2.4 It is true that as a matter of vocabulary, the patentee used the word "prejudice". But it is equally true that it also submitted that what D28 was intended to prove was that the skilled person had no reasonable expectation of obtaining the McMurry reaction using the formula of the patent at issue. That D28 was discussed in detail under that angle is also evidenced by the fact that the patentee speaks of "the experimental results described in D28" (see paragraph 84 of the grounds of appeal).
2.5 Assuming for the sake of argument that D28 had been filed as evidence of technical prejudice in the meaning acknowledged by the case law (namely an opinion or a general preconceived idea widely and universally held by experts in that field), and that it was implicitly obvious for the respondents that this could not be the case, it would none the less remain a fact that the document formed part of the debate, and was presented by the appellant as crucial.

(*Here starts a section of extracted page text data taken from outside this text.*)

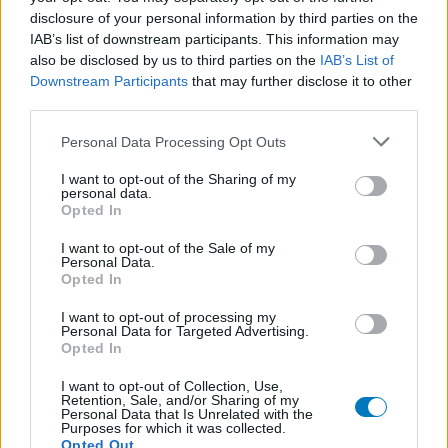
Amoxicilline / Clavulaanzuur (486)
disclosure of your personal information by third parties on the
IAB’s list of downstream participants. This information may
Antibiotica - penicillines breedspectrum
also be disclosed by us to third parties on the
IAB’s List of
Roaccutane (480)
Downstream Participants
that may further disclose it to other
Acne
third parties.
Dexamfetamine (446)
Personal Data Processing Opt Outs
ADHD - psychostimulantia
Euthyrox (436)
I want to opt-out of the Sharing of my
personal data.
Schildklier - hypothyroidie (traagwerkend)
Opted In
I want to opt-out of the Sale of my
Personal Data.
De reviews op deze pagina zijn door de gebruikers
Opted In
gegenereerd en vervolgens gelezen en aangepast alvorens
goedkeuring, om zo te voldoen aan onze standaarden wat betreft
I want to opt-out of processing my
een review voor een medicijn. Voor het delen van ervaringen is
Personal Data for Targeted Advertising.
Opted In
geen medische kennis noodzakelijk. Op deze manier geven de
reviews alleen een beeld van de ervaring van de schrijvers en niet
I want to opt-out of Collection, Use,
die van de eigenaar van deze website. Denk er aan dat de
Retention, Sale, and/or Sharing of my
Personal Data that Is Unrelated with the
ervaringen kunnen verschillen van persoon tot persoon en dat u
Purposes for which it was collected.
voor medisch advies altijd contact op moet nemen met uw arts of
Opted Out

Whatever the legal label allocated to this document, its contents were not a general concept but a description of a reaction which called for precise arguments- as was done in respondent 1's written submissions (see page 23 of its submissions dated 21 December 2007 and its previous submissions before the opposition division). Whatever D28 was called, challenging the correctness of its technical disclosure was a necessary step in order to dispute that its specific results could amount to an opinion generally shared by experts in this field. This approach was not inconceivable for the petitioner who objected to the fact that "the Patentee extends the specific results obtained by Newkome" to a prejudice against heterocoupling in general (see the last sentence of paragraph 26 of the petition). The fact that it might be obvious that the reaction in question did not amount to a technical prejudice did not mean that the evidence of the reaction as disclosed in D28 should not or could not have been challenged.
2.6 Because the change of the label put on D28 did not change the discussion to be held on it, the petitioner also cannot rely on T 18/81 (OJ 1985,166).
2.7 Insofar as the submissions of the petitioner may be understood as challenging the correctness of the decision of the Board of Appeal in its interpretation of D28 and in maintaining the patent in amended form as a consequence of that interpretation, such a review would concern the question of the correct application of substantive law and is thus outside the scope of proceedings under Article 112a EPC.
3. It follows from the foregoing that it is evident that no fundamental violation of the right to be heard occurred during appeal proceedings. Since that was the only violation alleged, the petition has to be rejected as clearly unallowable.
FOR THESE REASONS IT IS DECIDED THAT:
The petition is rejected as clearly unallowable.